-- RECORDS FOR THIS TASK --
────────
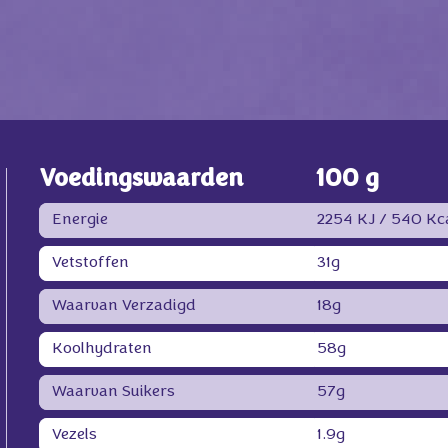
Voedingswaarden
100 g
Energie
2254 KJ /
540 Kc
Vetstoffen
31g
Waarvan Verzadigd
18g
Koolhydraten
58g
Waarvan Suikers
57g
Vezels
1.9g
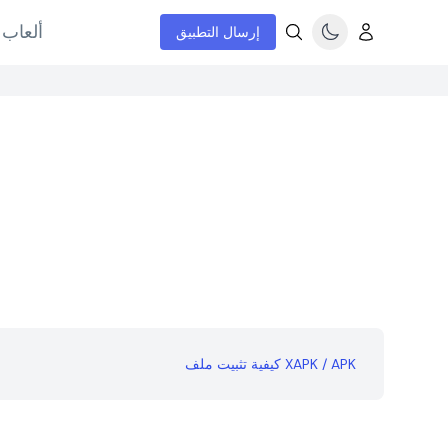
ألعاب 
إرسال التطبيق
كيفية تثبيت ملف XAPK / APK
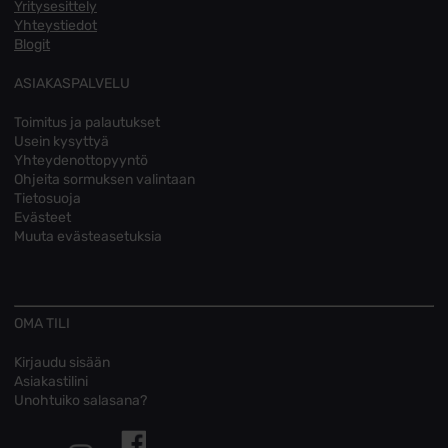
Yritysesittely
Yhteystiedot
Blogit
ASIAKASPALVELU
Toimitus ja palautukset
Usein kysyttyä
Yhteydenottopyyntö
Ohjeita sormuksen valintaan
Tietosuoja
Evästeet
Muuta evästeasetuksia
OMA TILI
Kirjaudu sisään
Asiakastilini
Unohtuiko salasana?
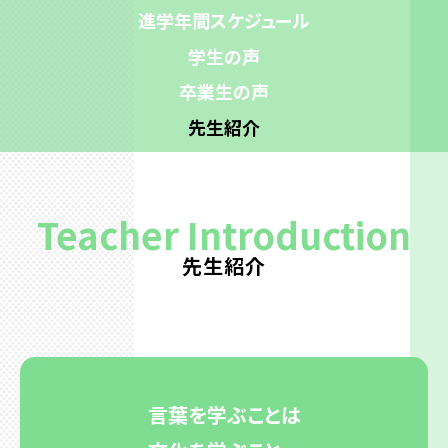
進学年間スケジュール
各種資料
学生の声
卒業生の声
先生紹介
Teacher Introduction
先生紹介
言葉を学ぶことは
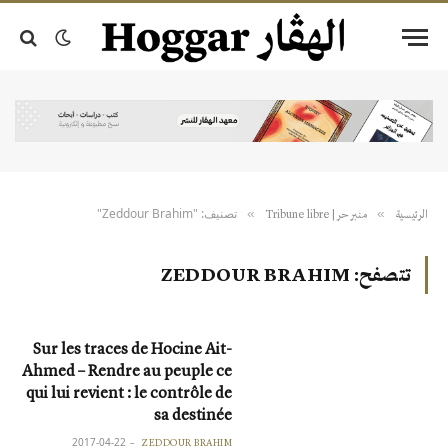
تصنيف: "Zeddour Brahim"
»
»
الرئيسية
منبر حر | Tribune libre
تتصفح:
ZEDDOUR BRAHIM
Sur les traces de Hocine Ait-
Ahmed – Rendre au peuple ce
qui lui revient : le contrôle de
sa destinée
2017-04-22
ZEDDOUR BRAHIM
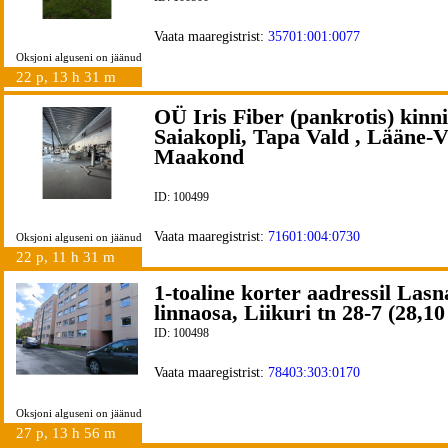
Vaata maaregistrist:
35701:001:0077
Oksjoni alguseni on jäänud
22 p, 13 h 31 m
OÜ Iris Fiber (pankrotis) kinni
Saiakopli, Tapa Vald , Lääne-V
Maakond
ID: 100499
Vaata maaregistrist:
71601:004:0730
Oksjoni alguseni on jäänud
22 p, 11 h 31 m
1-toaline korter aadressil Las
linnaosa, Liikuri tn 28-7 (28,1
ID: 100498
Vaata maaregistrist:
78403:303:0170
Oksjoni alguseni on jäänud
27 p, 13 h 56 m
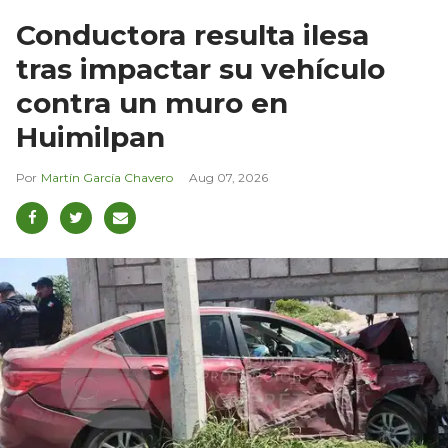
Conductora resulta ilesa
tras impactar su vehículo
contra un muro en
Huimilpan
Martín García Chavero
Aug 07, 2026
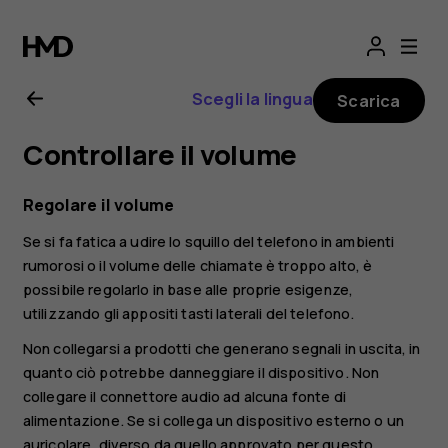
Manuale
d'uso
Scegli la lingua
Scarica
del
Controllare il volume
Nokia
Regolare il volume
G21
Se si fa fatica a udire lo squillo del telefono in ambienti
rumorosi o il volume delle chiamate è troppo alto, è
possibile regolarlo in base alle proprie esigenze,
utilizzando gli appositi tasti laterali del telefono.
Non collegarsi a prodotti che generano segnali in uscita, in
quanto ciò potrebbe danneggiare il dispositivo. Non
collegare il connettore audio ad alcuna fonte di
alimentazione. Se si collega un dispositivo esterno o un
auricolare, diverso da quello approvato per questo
────────
-- AIM OF THE TASK --
Determine how many lines in the listing above hold the word "Waarvan", and reply with that number only.

-- OUTPUT FOR THIS TASK --
2